Unfortunately, this doesn't work with gam().

aynber
  • 22,380
  • 8
  • 50
  • 63
MikiK
  • 398
  • 6
  • 19

1 Answers1

1

I don't recommend you do this for statistical reasons, but…

nms <- c("DE", "DEWind", "DESolar", "DEConsumption", "DETemperature", 
              "DENuclear", "DELignite")
## typically you'd get those names as
## nms <- names(dt.tain)

## identify the response
resp <- 'DE'
## filter out response from `nms`
nms <- nms[nms != resp]

Create the right hand side of the formula, by pasting on the s( and ) bits, and concatenating the strings separated by +:

rhs <- paste('s(', nms, ')', sep = '', collapse = ' + ')

which gives us

> rhs
[1] "s(DEWind) + s(DESolar) + s(DEConsumption) + s(DETemperature) + s(DENuclear) + s(DELignite)"

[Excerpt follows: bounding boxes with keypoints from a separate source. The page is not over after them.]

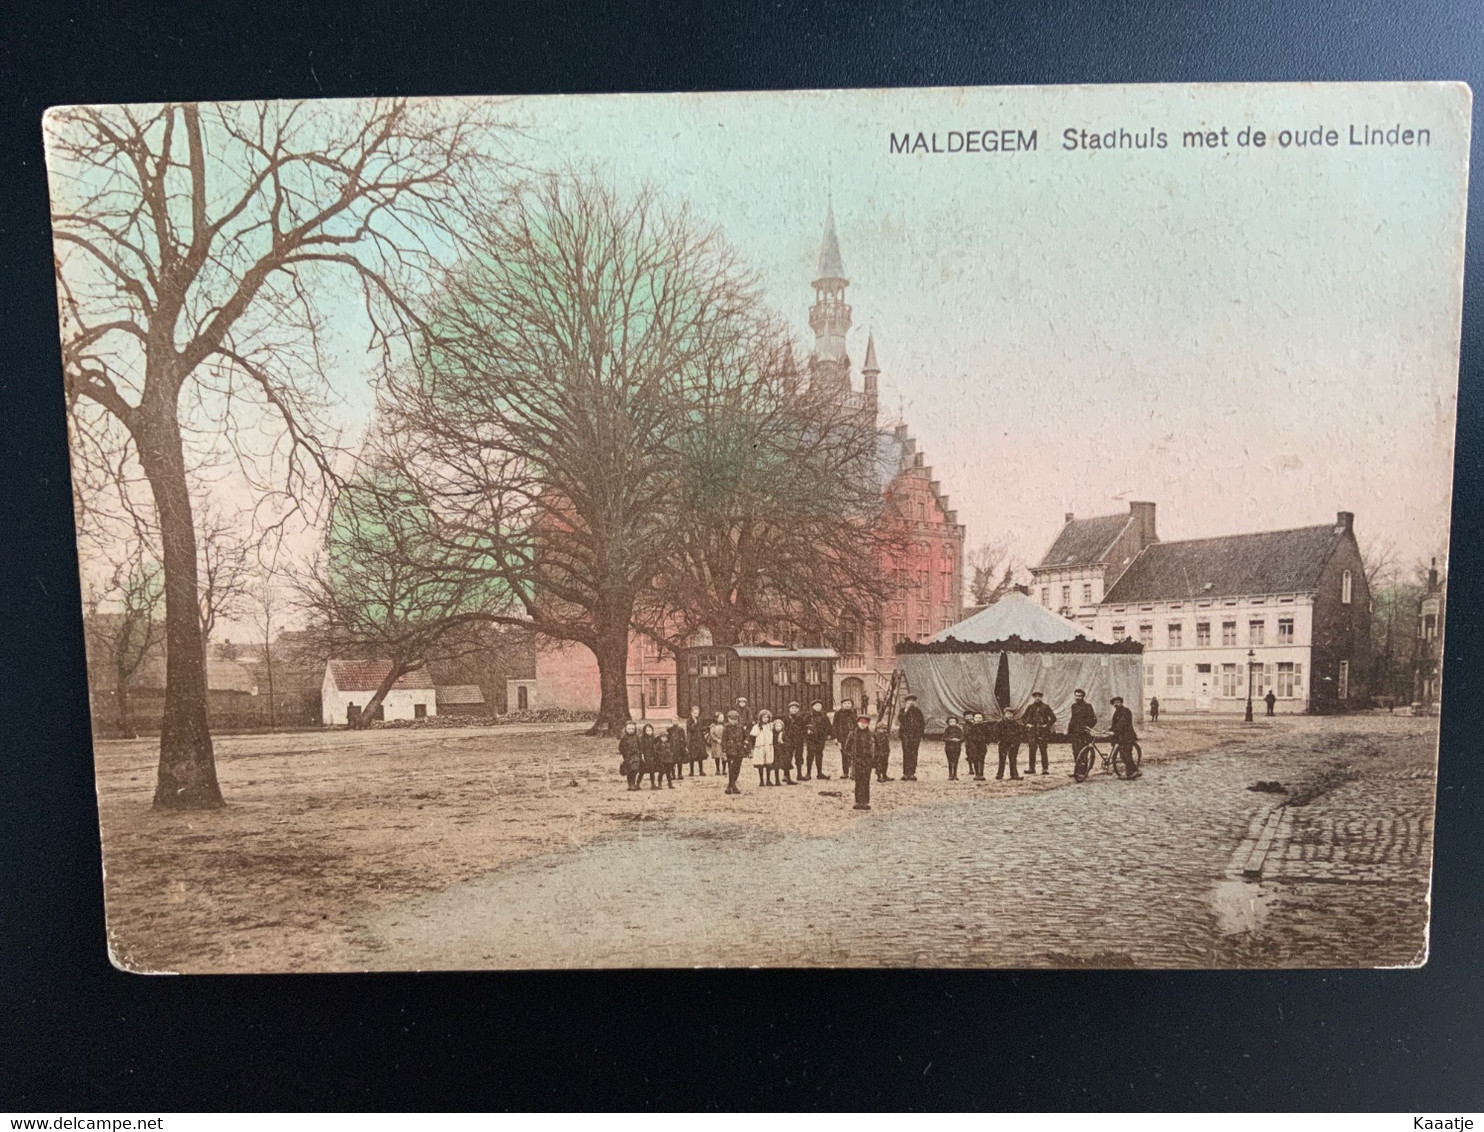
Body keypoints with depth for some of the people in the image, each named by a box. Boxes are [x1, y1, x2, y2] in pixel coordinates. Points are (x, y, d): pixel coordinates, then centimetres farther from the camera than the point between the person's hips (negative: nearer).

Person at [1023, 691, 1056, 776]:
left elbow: (1053, 718, 2)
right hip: (1033, 732, 2)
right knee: (1032, 750, -1)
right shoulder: (1030, 707, 11)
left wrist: (1047, 725, -7)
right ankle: (1031, 768, 4)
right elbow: (1023, 718, 18)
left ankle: (1044, 769, 1)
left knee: (1043, 750, -3)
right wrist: (1027, 724, 3)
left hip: (1043, 732, -2)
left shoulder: (1045, 707, 3)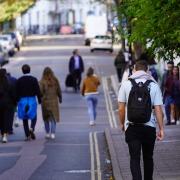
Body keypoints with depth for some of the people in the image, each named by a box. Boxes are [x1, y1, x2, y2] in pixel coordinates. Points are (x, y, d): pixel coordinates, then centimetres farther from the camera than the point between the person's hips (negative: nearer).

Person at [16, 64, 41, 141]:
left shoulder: (19, 80, -1)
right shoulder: (34, 79, -5)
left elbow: (17, 92, 0)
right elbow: (37, 91, -7)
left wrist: (17, 101, 9)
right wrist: (39, 100, 3)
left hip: (22, 100, 1)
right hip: (32, 100, -1)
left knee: (25, 119, 9)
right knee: (34, 117, 14)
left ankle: (27, 135, 5)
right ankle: (32, 128, -13)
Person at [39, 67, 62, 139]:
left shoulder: (42, 82, -10)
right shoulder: (55, 80, -3)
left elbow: (41, 91, -11)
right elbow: (59, 90, 2)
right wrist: (60, 98, 15)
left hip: (45, 101, -1)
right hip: (54, 101, 1)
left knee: (46, 118, 12)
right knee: (53, 117, 5)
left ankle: (47, 133, 16)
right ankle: (52, 133, -4)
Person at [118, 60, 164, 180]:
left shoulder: (126, 84, -2)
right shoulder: (154, 85, -2)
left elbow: (121, 108, 0)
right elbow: (158, 109, -5)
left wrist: (122, 123, 15)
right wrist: (161, 129, -1)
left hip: (132, 127, -1)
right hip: (149, 127, 1)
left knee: (135, 158, -2)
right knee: (148, 158, 16)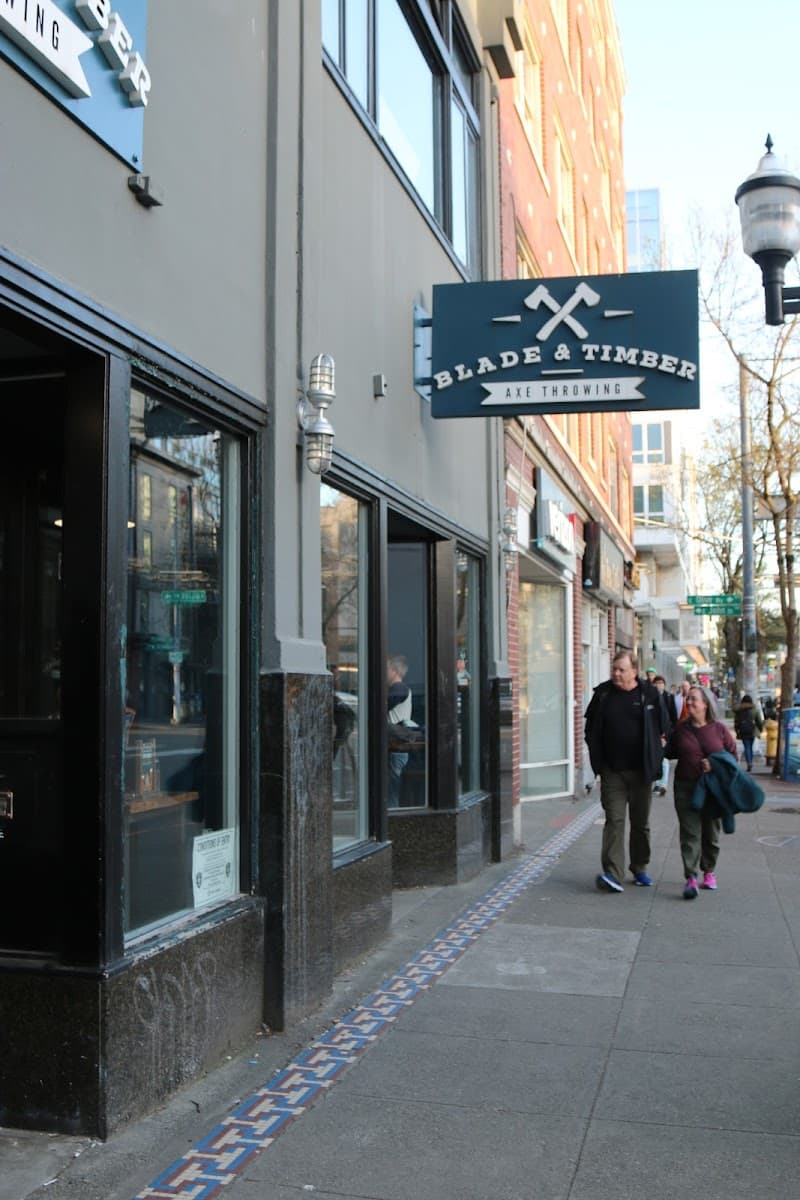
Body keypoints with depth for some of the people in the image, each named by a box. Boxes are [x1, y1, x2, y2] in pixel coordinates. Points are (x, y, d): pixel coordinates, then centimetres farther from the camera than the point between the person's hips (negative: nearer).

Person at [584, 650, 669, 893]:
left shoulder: (650, 694, 0)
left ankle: (639, 868, 26)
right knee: (614, 820, -9)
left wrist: (655, 753, 3)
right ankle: (613, 873, -14)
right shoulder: (602, 694, 3)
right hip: (612, 771, 0)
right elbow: (590, 729, 11)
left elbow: (663, 729, 8)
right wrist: (597, 760, 4)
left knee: (641, 822, 11)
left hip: (641, 770, 0)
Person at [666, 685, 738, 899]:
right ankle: (690, 878, -12)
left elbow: (733, 755, 5)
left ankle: (709, 872, 29)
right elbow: (671, 753, 16)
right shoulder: (680, 729, 3)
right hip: (686, 787, 0)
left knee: (711, 833, 12)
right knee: (690, 833, -8)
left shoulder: (719, 729, -1)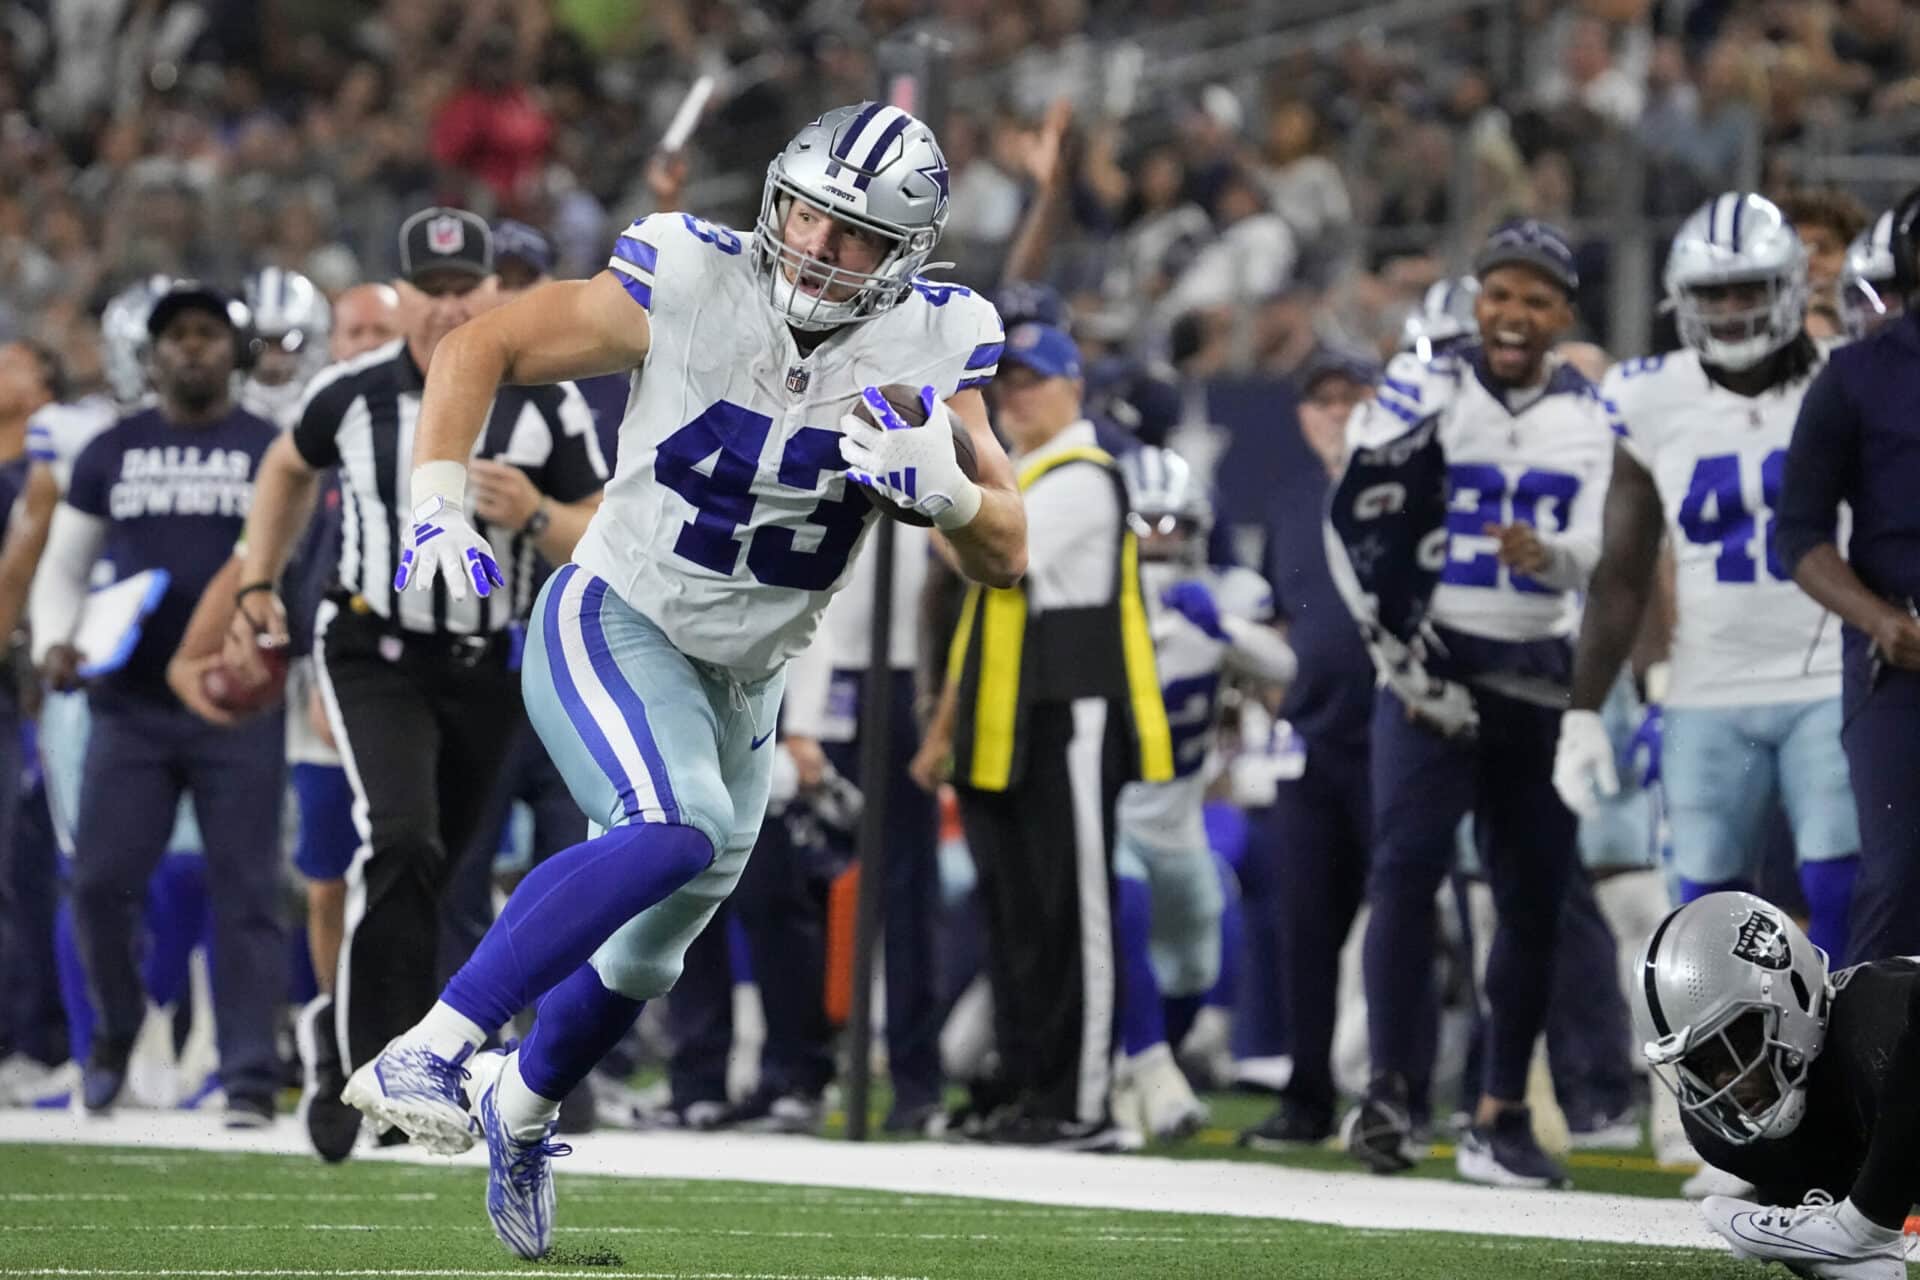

Then you can add on the response and ~:

fml <- paste(resp, '~', rhs, collapse = ' ')

which gives

> fml
[1] "DE ~ s(DEWind) + s(DESolar) + s(DEConsumption) + s(DETemperature) + s(DENuclear) + s(DELignite)"

Finally coerce to a formula object:

fml <- as.formula(fml)

which gives

> fml
DE ~ s(DEWind) + s(DESolar) + s(DEConsumption) + s(DETemperature) + 
    s(DENuclear) + s(DELignite)
Gavin Simpson
  • 170,508
  • 25
  • 396
  • 453